Methods: Twenty-six immunocompetent mice were seeded with MMTV-PyMT tumor fragments and treated with one of four conventional AA agents (IgG4, DC101, Ang2, DC101-plus-Ang2) after growing to a volume of 250 mm³. Seven days after treatment (3-treatments over 1-week), photoacoustic scans were acquired, sampling at ten NIR wavelengths. Longitudinal scans were acquired for individual tumors every 15 minutes over the span of two hours. PCT-S images were co-registered to assess regional changes in hemoglobin oxygen saturation (SaO2) over time.
Results: Longitudinal PCT-S data revealed intratumor regions of consistently low (chronic) and oscillating (acute) SaO2 in all tumors. All treatment groups observed comparable levels of acute hypoxia. DC101-treated tumors showed a slight elevation in normoxia (nss). Mice treated with Ang2 presented a significant increase in the abundance of chronic hypoxia relative to DC101, suggesting more-efficient disruption of neovasculature.
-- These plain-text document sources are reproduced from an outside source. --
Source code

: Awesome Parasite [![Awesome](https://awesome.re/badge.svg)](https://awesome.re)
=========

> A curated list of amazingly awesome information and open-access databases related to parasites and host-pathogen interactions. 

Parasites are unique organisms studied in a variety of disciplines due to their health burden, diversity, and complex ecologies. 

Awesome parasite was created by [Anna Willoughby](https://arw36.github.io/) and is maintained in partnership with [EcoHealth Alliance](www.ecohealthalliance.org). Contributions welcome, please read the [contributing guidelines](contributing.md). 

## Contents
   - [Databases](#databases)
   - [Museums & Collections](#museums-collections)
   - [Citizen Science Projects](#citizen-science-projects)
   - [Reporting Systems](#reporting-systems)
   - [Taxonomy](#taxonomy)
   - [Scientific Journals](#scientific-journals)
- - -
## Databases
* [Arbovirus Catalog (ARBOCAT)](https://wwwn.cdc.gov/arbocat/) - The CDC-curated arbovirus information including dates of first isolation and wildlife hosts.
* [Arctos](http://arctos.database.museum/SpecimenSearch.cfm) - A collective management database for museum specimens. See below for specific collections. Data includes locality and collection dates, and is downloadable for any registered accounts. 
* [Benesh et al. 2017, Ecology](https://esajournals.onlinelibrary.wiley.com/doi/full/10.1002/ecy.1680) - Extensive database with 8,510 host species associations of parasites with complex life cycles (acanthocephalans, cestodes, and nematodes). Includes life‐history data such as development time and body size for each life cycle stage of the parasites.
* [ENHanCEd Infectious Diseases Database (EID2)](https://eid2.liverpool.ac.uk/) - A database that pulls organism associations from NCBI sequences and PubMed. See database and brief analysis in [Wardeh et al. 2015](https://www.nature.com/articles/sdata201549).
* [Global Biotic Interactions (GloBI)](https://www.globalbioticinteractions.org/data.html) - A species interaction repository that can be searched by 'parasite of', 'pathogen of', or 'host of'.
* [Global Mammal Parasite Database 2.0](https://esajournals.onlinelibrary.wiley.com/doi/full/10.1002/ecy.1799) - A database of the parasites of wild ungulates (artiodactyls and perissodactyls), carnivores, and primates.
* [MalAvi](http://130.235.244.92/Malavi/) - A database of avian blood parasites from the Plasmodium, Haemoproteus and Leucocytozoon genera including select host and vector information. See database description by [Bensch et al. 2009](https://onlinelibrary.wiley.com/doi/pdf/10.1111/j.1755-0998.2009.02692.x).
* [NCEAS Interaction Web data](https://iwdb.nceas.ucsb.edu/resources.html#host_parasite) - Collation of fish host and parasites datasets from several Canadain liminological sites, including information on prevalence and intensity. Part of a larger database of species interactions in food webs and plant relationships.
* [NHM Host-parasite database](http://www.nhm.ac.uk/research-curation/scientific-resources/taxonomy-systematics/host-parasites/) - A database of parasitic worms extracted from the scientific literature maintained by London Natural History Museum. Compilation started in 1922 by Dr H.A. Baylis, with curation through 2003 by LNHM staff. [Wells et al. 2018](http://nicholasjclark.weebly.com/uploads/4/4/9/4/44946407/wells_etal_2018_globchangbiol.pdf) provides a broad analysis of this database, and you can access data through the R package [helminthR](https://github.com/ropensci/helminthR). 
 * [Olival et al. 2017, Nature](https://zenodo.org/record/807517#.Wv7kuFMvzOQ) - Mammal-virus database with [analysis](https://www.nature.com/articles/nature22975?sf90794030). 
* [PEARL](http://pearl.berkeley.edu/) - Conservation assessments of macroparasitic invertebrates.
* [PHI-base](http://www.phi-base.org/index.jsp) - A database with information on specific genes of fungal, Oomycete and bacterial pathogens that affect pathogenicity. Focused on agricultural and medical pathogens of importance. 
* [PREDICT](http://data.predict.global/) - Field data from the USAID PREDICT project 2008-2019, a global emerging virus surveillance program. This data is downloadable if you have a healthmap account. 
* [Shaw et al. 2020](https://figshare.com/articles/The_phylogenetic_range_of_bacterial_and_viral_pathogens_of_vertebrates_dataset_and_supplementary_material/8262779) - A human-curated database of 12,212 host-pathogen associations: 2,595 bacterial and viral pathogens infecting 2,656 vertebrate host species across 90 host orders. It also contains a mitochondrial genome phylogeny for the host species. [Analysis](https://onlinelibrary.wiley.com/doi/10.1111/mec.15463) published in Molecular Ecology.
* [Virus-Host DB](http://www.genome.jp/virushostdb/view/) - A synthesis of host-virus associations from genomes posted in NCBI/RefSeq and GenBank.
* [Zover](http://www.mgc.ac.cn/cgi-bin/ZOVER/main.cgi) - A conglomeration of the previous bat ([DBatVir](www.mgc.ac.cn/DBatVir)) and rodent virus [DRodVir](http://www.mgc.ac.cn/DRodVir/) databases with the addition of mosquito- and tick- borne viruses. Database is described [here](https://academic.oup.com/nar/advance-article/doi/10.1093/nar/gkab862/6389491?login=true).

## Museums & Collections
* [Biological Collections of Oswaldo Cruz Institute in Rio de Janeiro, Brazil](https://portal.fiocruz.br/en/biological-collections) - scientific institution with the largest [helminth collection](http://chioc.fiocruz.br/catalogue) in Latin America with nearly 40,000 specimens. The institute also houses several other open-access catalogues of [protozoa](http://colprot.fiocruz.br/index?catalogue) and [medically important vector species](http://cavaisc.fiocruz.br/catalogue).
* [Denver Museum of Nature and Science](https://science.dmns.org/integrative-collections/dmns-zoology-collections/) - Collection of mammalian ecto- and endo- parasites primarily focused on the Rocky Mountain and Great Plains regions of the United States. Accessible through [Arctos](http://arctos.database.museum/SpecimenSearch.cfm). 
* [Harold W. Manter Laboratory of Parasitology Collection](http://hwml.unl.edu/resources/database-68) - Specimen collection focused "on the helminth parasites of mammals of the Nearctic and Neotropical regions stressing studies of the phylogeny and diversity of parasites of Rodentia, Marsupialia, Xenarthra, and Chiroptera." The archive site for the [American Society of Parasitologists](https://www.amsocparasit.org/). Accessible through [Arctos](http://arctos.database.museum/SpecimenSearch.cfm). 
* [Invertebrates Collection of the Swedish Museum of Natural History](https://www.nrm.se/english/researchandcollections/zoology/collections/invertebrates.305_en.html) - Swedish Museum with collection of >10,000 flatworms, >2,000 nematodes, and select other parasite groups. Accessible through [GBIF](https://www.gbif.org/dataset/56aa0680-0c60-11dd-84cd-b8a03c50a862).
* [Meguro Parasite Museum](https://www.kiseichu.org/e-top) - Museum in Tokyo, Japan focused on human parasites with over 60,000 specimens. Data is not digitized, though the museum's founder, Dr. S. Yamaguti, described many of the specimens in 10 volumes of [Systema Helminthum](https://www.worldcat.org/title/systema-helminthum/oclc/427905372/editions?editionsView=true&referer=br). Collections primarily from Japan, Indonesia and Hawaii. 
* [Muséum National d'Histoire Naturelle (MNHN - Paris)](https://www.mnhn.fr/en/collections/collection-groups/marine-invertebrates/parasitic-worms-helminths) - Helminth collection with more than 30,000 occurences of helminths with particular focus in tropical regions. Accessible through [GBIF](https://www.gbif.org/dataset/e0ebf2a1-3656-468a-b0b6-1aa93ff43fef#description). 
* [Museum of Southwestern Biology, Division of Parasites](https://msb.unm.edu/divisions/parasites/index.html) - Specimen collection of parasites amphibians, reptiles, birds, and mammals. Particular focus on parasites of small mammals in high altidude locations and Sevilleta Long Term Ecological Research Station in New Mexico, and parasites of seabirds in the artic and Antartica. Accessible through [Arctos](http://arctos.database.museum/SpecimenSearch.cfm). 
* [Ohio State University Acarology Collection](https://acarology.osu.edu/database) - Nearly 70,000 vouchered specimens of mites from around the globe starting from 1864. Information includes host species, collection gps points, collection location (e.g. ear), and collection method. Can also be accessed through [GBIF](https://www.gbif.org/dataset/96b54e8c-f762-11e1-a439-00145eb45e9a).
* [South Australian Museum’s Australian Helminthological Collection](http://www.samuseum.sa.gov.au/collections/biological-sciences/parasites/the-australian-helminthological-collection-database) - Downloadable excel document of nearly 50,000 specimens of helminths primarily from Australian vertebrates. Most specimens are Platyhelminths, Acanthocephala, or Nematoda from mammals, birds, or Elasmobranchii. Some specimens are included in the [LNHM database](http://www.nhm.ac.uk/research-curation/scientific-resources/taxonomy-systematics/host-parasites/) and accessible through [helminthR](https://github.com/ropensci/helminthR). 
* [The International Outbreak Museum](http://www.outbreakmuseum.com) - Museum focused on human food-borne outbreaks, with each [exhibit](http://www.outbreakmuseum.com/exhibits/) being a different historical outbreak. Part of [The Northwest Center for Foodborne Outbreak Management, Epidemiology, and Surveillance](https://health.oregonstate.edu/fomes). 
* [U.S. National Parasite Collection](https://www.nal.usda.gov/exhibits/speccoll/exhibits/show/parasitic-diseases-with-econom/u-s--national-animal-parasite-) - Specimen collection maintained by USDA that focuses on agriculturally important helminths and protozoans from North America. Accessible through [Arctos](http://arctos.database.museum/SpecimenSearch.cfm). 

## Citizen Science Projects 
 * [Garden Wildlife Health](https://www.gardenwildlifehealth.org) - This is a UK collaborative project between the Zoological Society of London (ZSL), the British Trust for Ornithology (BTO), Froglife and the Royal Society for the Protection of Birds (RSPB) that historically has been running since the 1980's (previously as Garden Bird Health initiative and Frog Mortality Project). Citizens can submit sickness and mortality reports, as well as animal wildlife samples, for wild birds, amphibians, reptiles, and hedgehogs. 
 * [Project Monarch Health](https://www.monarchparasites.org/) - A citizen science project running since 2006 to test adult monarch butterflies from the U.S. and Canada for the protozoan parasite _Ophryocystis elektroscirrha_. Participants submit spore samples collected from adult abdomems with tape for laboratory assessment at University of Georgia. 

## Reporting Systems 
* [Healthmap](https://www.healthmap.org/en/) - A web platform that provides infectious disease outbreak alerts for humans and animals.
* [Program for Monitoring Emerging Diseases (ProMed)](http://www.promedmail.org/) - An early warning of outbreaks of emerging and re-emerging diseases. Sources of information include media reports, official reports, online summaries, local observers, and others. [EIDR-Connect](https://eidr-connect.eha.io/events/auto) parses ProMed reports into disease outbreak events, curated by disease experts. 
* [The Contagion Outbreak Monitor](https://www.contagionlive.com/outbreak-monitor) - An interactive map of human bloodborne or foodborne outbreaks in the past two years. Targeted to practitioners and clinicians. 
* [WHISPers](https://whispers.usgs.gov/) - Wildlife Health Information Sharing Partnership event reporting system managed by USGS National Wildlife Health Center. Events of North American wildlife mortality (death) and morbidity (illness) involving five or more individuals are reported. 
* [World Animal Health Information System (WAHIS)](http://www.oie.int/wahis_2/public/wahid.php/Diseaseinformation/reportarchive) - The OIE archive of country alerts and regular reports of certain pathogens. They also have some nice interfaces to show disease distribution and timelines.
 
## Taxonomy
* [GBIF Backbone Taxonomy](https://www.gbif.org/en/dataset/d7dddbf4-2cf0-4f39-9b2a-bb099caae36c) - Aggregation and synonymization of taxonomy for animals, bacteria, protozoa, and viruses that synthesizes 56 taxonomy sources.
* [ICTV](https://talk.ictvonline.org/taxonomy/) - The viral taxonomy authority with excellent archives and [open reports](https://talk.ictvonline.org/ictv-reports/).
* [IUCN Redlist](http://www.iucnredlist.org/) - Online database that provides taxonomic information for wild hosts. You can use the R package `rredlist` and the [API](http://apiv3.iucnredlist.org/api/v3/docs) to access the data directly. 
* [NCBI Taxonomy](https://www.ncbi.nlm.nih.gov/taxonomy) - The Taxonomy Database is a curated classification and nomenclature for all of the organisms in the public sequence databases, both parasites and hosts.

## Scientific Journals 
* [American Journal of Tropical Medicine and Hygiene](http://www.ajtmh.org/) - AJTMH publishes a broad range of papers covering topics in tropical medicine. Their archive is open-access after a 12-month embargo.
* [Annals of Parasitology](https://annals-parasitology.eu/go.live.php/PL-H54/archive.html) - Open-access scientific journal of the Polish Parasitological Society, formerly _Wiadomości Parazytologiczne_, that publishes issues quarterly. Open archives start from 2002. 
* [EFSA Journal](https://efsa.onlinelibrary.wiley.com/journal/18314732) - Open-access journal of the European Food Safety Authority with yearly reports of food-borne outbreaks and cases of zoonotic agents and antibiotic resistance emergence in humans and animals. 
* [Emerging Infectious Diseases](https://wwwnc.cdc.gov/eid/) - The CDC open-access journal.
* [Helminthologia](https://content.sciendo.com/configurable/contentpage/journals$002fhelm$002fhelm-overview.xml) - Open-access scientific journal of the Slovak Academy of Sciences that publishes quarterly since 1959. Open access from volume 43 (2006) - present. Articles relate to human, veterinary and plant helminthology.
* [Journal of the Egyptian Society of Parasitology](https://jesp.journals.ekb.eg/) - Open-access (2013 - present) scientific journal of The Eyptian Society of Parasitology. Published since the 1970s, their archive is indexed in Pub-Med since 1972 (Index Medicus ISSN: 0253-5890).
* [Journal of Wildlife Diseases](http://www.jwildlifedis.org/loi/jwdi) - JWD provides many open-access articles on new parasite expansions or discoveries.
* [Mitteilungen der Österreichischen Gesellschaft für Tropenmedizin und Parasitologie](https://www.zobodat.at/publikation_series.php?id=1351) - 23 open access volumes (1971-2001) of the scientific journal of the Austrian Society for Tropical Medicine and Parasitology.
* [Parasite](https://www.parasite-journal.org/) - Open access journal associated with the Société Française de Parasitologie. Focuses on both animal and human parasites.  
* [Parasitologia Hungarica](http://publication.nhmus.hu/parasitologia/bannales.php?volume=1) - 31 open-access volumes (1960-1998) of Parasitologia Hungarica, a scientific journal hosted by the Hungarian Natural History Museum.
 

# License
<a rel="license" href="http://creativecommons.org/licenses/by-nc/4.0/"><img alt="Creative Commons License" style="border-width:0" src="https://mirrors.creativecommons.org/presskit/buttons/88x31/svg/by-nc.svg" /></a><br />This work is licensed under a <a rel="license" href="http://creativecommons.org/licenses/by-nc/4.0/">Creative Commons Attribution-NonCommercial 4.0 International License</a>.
Combination of DC101+Ang2 yielded a higher average chronically-hypoxic fraction than Ang2 alone, but this enhancement was not statistically significant.
Conclusion: Varying conventional AA agents induce distinct changes in the tumor microenvironment that can be measured using PCT-S. Spatial-temporal responses has the potential to discern vascular functional changes to different dose combinations. Histological analysis of hypoxia-specific factors (CA9, HIF2alpha) are currently being evaluated and will be presented.
Funding Support, Disclosures, and Conflict of Interest: This work was supported in part by Eli Lilly and Co.